Posted by Tara on November 25th, 2013 at 12:51 PM
You're sounding so wretched. My heart goes out to you. I think everyone who reads this blog wants to somehow fix it. Might I make a concrete suggestion? Look into doing substitute teaching in your local school district. Most districts don't require a teaching certificate, but do require a B.A or B.S. From what I've read so far about your journey through life (only from the beginning of your bike tour through this awful November), both of you are extremely enterprising and talented, and you know tons of things between the two of you. You could also advertise yourselves as speakers at events, etc. There has to be some money in there somewhere...anyway, the pay is not great for sub teachers, but it will get you out the, etc. and would be a lot of fun--I'd bet you'd make great subs and would end up in demand and could end up working every day if you wanted, or as little as you want. The stories you could tell those kids! It also would be a great opportunity to make connections in the community, different kinds than the ones you have made already. Go for it the way you have gone with all the challenges (huge challenges!) in the past.
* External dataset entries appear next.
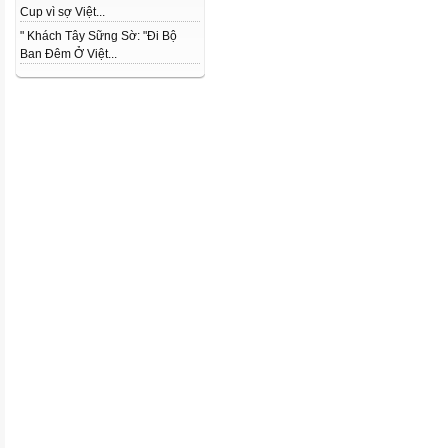
Cup vì sợ Việt...
" Khách Tây Sững Sờ: "Đi Bộ
Ban Đêm Ở Việt...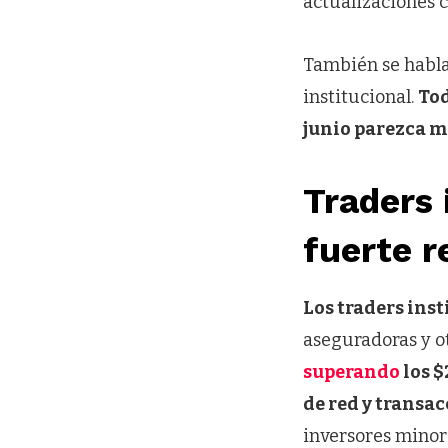
actualizaciones 
También se habla
institucional.
Tod
junio parezca m
Traders 
fuerte r
Los traders ins
aseguradoras y o
superando
los 
de red y transa
inversores minori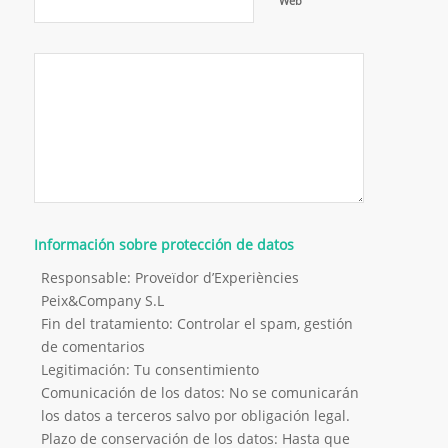
Web
Información sobre protección de datos
Responsable: Proveïdor d’Experiències
Peix&Company S.L
Fin del tratamiento: Controlar el spam, gestión
de comentarios
Legitimación: Tu consentimiento
Comunicación de los datos: No se comunicarán
los datos a terceros salvo por obligación legal.
Plazo de conservación de los datos: Hasta que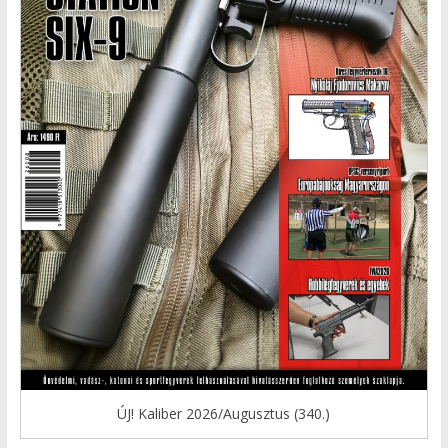
ÚJ! Kaliber 2026/Augusztus (340.)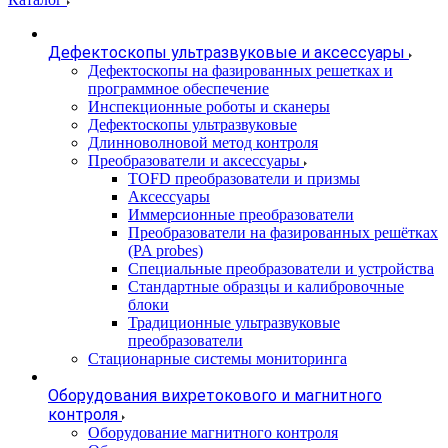
Дефектоскопы ультразвуковые и аксессуары
Дефектоскопы на фазированных решетках и
программное обеспечение
Инспекционные роботы и сканеры
Дефектоскопы ультразвуковые
Длинноволновой метод контроля
Преобразователи и аксессуары
TOFD преобразователи и призмы
Аксессуары
Иммерсионные преобразователи
Преобразователи на фазированных решётках
(PA probes)
Специальные преобразователи и устройства
Стандартные образцы и калибровочные
блоки
Традиционные ультразвуковые
преобразователи
Стационарные системы мониторинга
Оборудования вихретокового и магнитного
контроля
Оборудование магнитного контроля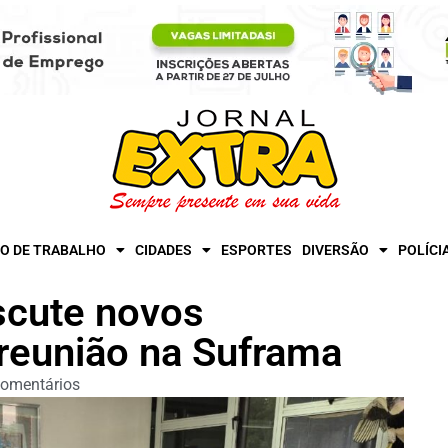
O DE TRABALHO
CIDADES
ESPORTES
DIVERSÃO
POLÍCI
scute novos
reunião na Suframa
omentários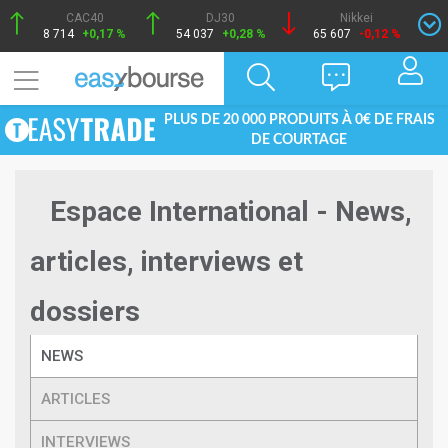
CAC40
DJ30
Nikkei
8 714
+0,17 %
54 037
+0,28 %
65 607
-0,12 %
PLUS DE 20 000 PRODUITS À 0€ DE FRAIS
DE COURTAGE
Espace International - News,
articles, interviews et
dossiers
NEWS
ARTICLES
INTERVIEWS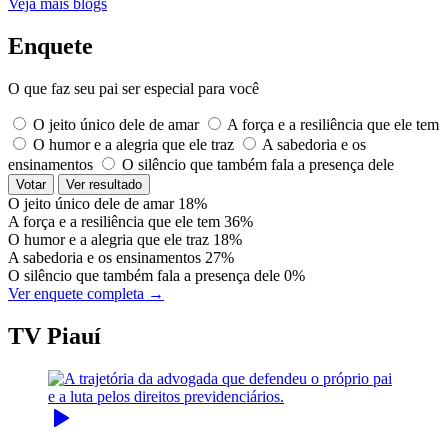
Veja mais blogs
Enquete
O que faz seu pai ser especial para você
O jeito único dele de amar
A força e a resiliência que ele tem
O humor e a alegria que ele traz
A sabedoria e os
ensinamentos
O silêncio que também fala a presença dele
Votar
Ver resultado
O jeito único dele de amar
18%
A força e a resiliência que ele tem
36%
O humor e a alegria que ele traz
18%
A sabedoria e os ensinamentos
27%
O silêncio que também fala a presença dele
0%
Ver enquete completa →
TV Piauí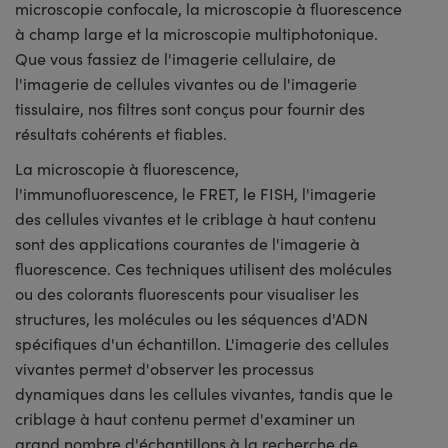
microscopie confocale, la microscopie à fluorescence
à champ large et la microscopie multiphotonique.
Que vous fassiez de l'imagerie cellulaire, de
l'imagerie de cellules vivantes ou de l'imagerie
tissulaire, nos filtres sont conçus pour fournir des
résultats cohérents et fiables.
La microscopie à fluorescence,
l'immunofluorescence, le FRET, le FISH, l'imagerie
des cellules vivantes et le criblage à haut contenu
sont des applications courantes de l'imagerie à
fluorescence. Ces techniques utilisent des molécules
ou des colorants fluorescents pour visualiser les
structures, les molécules ou les séquences d'ADN
spécifiques d'un échantillon. L'imagerie des cellules
vivantes permet d'observer les processus
dynamiques dans les cellules vivantes, tandis que le
criblage à haut contenu permet d'examiner un
grand nombre d'échantillons à la recherche de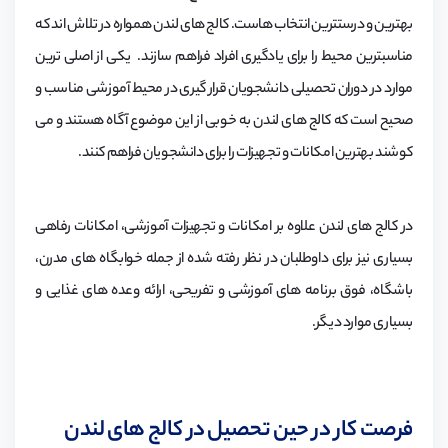
بهترین و درستترین انتخاب هاست. کالج های لندن همواره در تلاش اند که
مناسبترین محیط را برای یادگیری افراد فراهم سازند. یکی از اصلی ترین
موارد در دوران تحصیلی دانشجویان قرار گیری در محیط آموزشی مناسب و
صحیح است که کالج های لندن به خوبی از این موضوع آگاه هستند و می
کوشند بهترین امکانات و تجهیزات را برای دانشجویان فراهم کنند.
در کالج های لندن علاوه بر امکانات و تجهیزات آموزشی، امکانات رفاهی
بسیاری نیز برای داوطلبان در نظر رفته شده از جمله خوابگاه های مدرن،
باشگاه، فوق برنامه های آموزشی و تفریحی، ارائه وعده های غذایی و
بسیاری موارد دیگر.
فرصت کار در حین تحصیل در کالج های لندن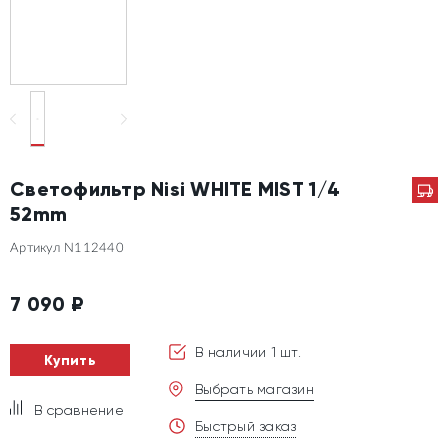
Светофильтр Nisi WHITE MIST 1/4
52mm
Артикул N112440
7 090
₽
В наличии 1 шт.
Купить
Выбрать магазин
В сравнение
Быстрый заказ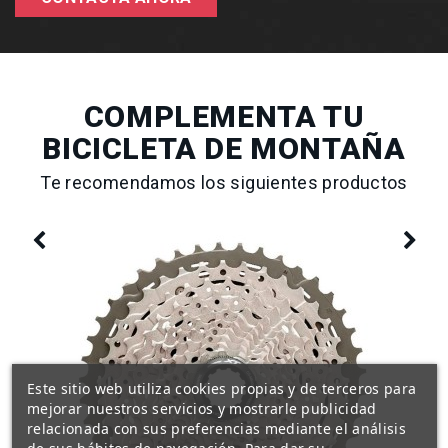
COMPLEMENTA TU
BICICLETA DE MONTAÑA
Te recomendamos los siguientes productos
Este sitio web utiliza cookies propias y de terceros para
mejorar nuestros servicios y mostrarle publicidad
relacionada con sus preferencias mediante el análisis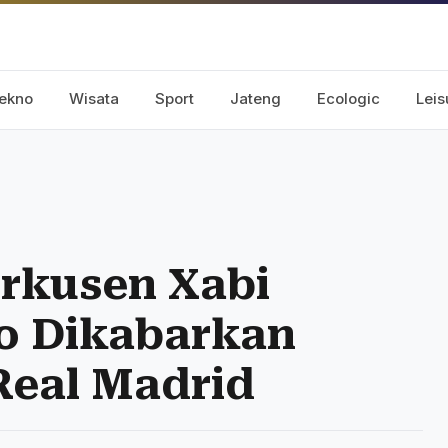
ekno
Wisata
Sport
Jateng
Ecologic
Leis
erkusen Xabi
so Dikabarkan
Real Madrid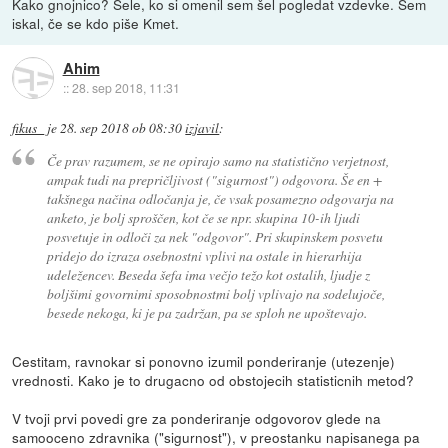
Kako gnojnico? Šele, ko si omenil sem šel pogledat vzdevke. Sem
iskal, če se kdo piše Kmet.
Ahim
::
28. sep 2018, 11:31
fikus_
je
28. sep 2018 ob 08:30
izjavil
:
Če prav razumem, se ne opirajo samo na statistično verjetnost,
ampak tudi na prepričljivost ("sigurnost") odgovora. Še en +
takšnega načina odločanja je, če vsak posamezno odgovarja na
anketo, je bolj sproščen, kot če se npr. skupina 10-ih ljudi
posvetuje in odloči za nek "odgovor". Pri skupinskem posvetu
pridejo do izraza osebnostni vplivi na ostale in hierarhija
udeležencev. Beseda šefa ima večjo težo kot ostalih, ljudje z
boljšimi govornimi sposobnostmi bolj vplivajo na sodelujoče,
besede nekoga, ki je pa zadržan, pa se sploh ne upoštevajo.
Cestitam, ravnokar si ponovno izumil ponderiranje (utezenje)
vrednosti. Kako je to drugacno od obstojecih statisticnih metod?
V tvoji prvi povedi gre za ponderiranje odgovorov glede na
samooceno zdravnika ("sigurnost"), v preostanku napisanega pa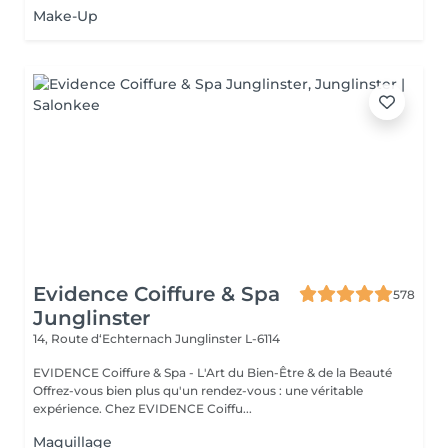
Make-Up
Evidence Coiffure & Spa
578
Junglinster
14, Route d‘Echternach
Junglinster L-6114
EVIDENCE Coiffure & Spa - L'Art du Bien-Être & de la Beauté
Offrez-vous bien plus qu'un rendez-vous : une véritable
expérience. Chez EVIDENCE Coiffu...
Maquillage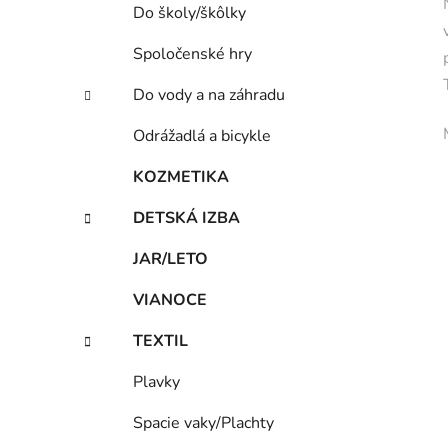
Do školy/škôlky
Spoločenské hry
Do vody a na záhradu
Odrážadlá a bicykle
KOZMETIKA
DETSKÁ IZBA
JAR/LETO
VIANOCE
TEXTIL
Plavky
Spacie vaky/Plachty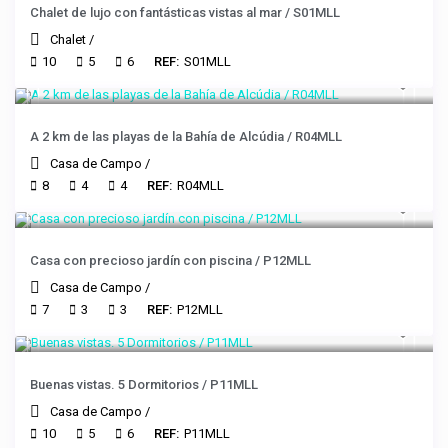
Chalet de lujo con fantásticas vistas al mar / S01MLL
Chalet
/
10
5
6
REF:
S01MLL
A 2 km de las playas de la Bahía de Alcúdia / R04MLL
Casa de Campo
/
8
4
4
REF:
R04MLL
Casa con precioso jardín con piscina / P12MLL
Casa de Campo
/
7
3
3
REF:
P12MLL
Buenas vistas. 5 Dormitorios / P11MLL
Casa de Campo
/
10
5
6
REF:
P11MLL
In any case, I know you'll get through this misery one way or another...
Posted by Nancy Kane on November 25th, 2013 at 7:25 PM
I saw this stove and thought about you guys,you could use it to heat your camper,then heat your TF cabin when you get it built,could proubly heat your workshop.Have a great thanksgiving.
Posted by BGW on November 26th, 2013 at 11:29 AM
That stove is really cool Bruce! Have you seen the Morsø 1410? I think that is what we're going to wind up with--they carry them in Bennington.
Posted by Tyler on November 26th, 2013 at 1:26 PM
I just sat here and thought about your biking journal and asked myself which of those days of absolute uncertainty would make you laugh and feel better............................... As I recall, it was the Mongolian border crossing where you and your gang were locked between two countries for the weekend with no way out or a clue when the border guards would return.......................... there, feel better???